* [Problem description]: Which lines below contain the word "Housing"? List each of those lines in full, treating uppercase and lowercase as different.

Data records below:

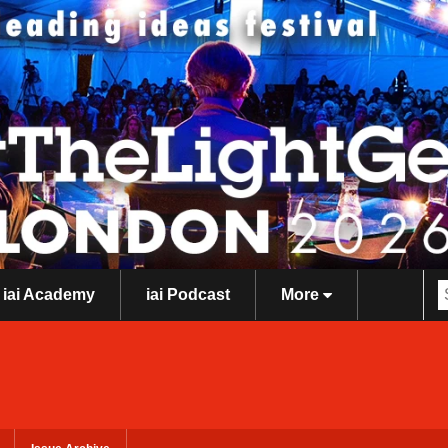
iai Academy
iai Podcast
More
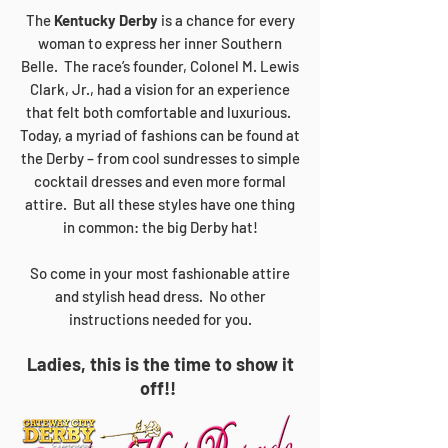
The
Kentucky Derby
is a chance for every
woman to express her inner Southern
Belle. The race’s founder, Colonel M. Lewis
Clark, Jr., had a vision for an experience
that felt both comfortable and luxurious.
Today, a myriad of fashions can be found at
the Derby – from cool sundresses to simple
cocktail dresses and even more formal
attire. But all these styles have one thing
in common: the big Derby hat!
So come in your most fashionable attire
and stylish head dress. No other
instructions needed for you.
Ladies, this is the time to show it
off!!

End of Data records.
Data records below:

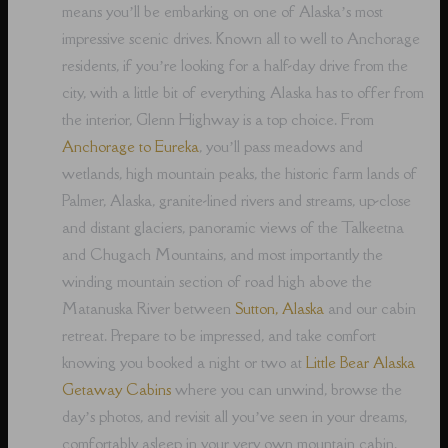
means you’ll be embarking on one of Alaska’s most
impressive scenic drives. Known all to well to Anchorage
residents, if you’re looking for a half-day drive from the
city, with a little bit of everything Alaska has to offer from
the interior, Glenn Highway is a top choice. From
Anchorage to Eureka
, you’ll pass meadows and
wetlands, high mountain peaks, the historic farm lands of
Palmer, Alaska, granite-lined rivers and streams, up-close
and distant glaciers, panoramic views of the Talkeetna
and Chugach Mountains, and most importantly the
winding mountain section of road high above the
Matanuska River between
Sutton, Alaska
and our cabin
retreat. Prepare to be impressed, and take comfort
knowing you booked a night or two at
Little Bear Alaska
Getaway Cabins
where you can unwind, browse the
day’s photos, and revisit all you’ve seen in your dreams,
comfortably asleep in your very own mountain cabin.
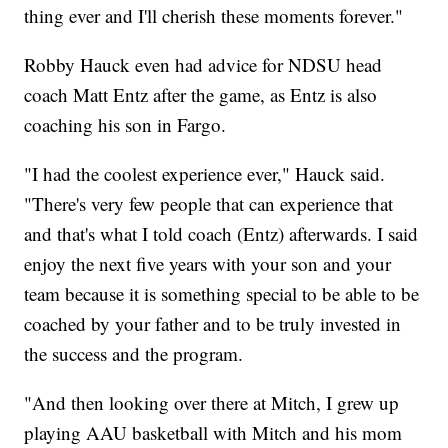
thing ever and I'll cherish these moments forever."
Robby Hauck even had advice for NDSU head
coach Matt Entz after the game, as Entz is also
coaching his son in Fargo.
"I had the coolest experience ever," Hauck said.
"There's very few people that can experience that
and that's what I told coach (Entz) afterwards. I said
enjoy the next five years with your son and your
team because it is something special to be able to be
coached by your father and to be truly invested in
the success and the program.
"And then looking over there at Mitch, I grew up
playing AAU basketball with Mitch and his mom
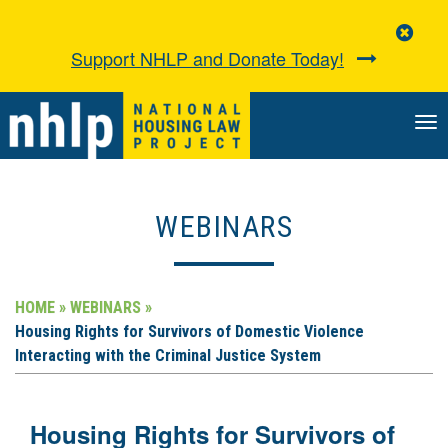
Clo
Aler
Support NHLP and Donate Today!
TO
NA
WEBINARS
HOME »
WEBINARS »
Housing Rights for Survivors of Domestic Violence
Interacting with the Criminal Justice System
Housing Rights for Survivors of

End of Data records.

* [Problem solution]:
Housing Rights for Survivors of Domestic Violence
Housing Rights for Survivors of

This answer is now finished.